Pick up the post about the Three Kings and the friendship between Granados and Mestres after its last sentence, and keep writing it.

DOCUMENT EXTRACT =
■ ■ ■

Psalter, Oxford ca. 1200-1220. British Library
Dream of the three kings (Saltiri, Psalter, Oxford ca. 1200-1220. British Library)
 
2017 has just arrived, so first of all, my dearest, I would like to wish you a fantastic and very musical year.

This is the third and last Christmas post of this season (next week we’ll get back back to normal with a guest post) and is dedicated, like the last one, to the Three Holy Kings. They are about to arrive! In my previous post, we celebrated the Epiphany in the German way; A friend told me not long ago that German children still spent that day going from house to house, disguised as the Kings and singing songs. This week we're celebrating in my local style, with the image of children going to bed. Children are extremely excited the eve of the Epiphany, because that night, while they're sleeping, the Kings bring them their gifts; When they get up (very early in the morning, my poor parents!) they'll find out if their wishes came true. As you can imagine, they can hardly fall asleep, as far as they know, if the Kings find them awake, they won't leave any gifts. (I remember covering my head with the bedsheet if I heard footsteps or noise during the night...). So, taht night, children need a cradle song more than ever.

Last week, the poem and the song are a hundred years apart. This week, however, the song was probably written when the ink of the poem had hardly dried; according to the poet Apel·les Mestres, Enric Granados used to mess up his poems in order to musicalize them. Mestres and Granados were old and close friends; they also were neighbours (the writer often "complained" because Granados and his piano didn’t allow him to concentrate when writing) and the composer used to intrude on the poet's study looking for raw material for his songs. We know six Granados' songs from Mestres' poems, but we know for sure there were some more; they could have been written for informal, private parties and nobody cared about collecting them. Maybe a manuscript will appear some day, who knows.

■ ■ ■

RECORDED DATA =

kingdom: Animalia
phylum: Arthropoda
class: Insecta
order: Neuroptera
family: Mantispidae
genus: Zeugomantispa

■ ■ ■

SOLVED PROBLEM =
Among these six songs, three of them are about the Three Holy Kings: Cançó de gener (January song) I and II, both from the same poem, and Cançoneta (Little song), our song today. It's a lullaby talking about the Three Kings and toys, tiny and beautiful as the child to whom Mestres dedicated his verses; the children we love are always beautiful. We're listening to Carol Garcia and Ruben Fernandez Aguirre; it's the version included in the new recording of the songs of Granados, released only a few days ago by Classical IBS.

Be good and, tomorrow, go to bed early so as the Kings don't pass by your home!
 
 
Cançoneta
 

Dorm, nineta, dorm, que els Reis vindran.
Si han de dur-ne, de joguines, los Sants Reis,
per la joia del meu cor!
Dorm!

Dorm, nineta, dorm, que els Reis vindran.
Ompliran de joguines los balcons
de la reina del meu cor!
Dorm!

Sleep, little one, sleep, the Three Kings are going to
come the Holy Kings are going to bring toys
for the joy of my heart!
Sleep!

Sleep, little one, sleep, the Three Kings are going to
come They are going to fill the balconies with toys
for the princess of my heart!
Sleep!


(translation by Gordon Burt)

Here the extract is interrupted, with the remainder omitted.